The research summit resulted in identification of strategic directions for incontinence research that were developed from the rich discussions among national and international nurse researchers and clinicians. There were many points of mutual agreement among investigators from the different countries. Through formal and informal discussions and the writing groups the summit provided a springboard for future collaborations. Participants praised the summit model as stimulating their ideas for new approaches to conducting and funding incontinence research and strategies for repositioning nursing research on incontinence. In retrospect, incorporating a World Cafe process might have facilitated group discussions so that there would have been time to address all aims (http://www.theworldcafe.com). It was not possible to ensure a commitment by the participants to future steps to continue the momentum generated by the research summit. Efforts could be continued on an informal basis at national and international meetings where a significant group of nurses will be attending with support for communication through the listserv. An alternative approach suggested was that a consumer or professional organization should be approached about creating a chat room on their Website for nurse researchers to continue summit discussions. This approach is being pursued.

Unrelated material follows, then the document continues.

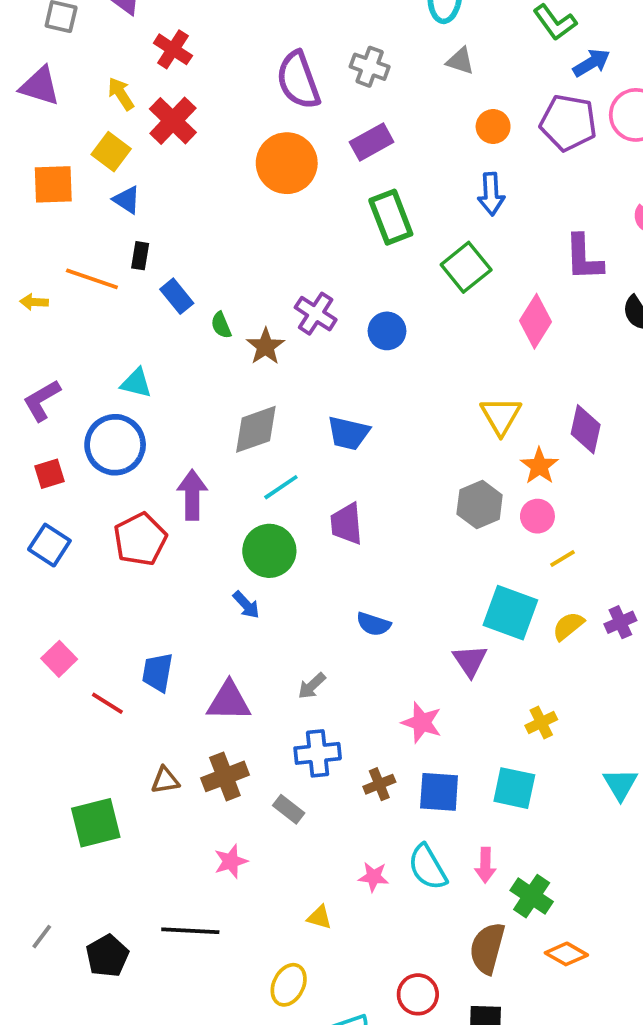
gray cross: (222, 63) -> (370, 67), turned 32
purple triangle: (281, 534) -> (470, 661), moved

The group of nurse scientists, clinician leaders, and project officers gathered at the nursing research summit with the intention of identifying new approaches for incontinence research, strategies for reinvigorating and repositioning nursing research on incontinence, and attracting and mentoring new investigators. The recommendations and the series of presentations generated from the summit will be extensively distributed not only within nursing research and professional circles but also within interdisciplinary research groups as a strategy to heighten awareness of nursing's involvement with incontinence research, and to help attract new investigators to the field.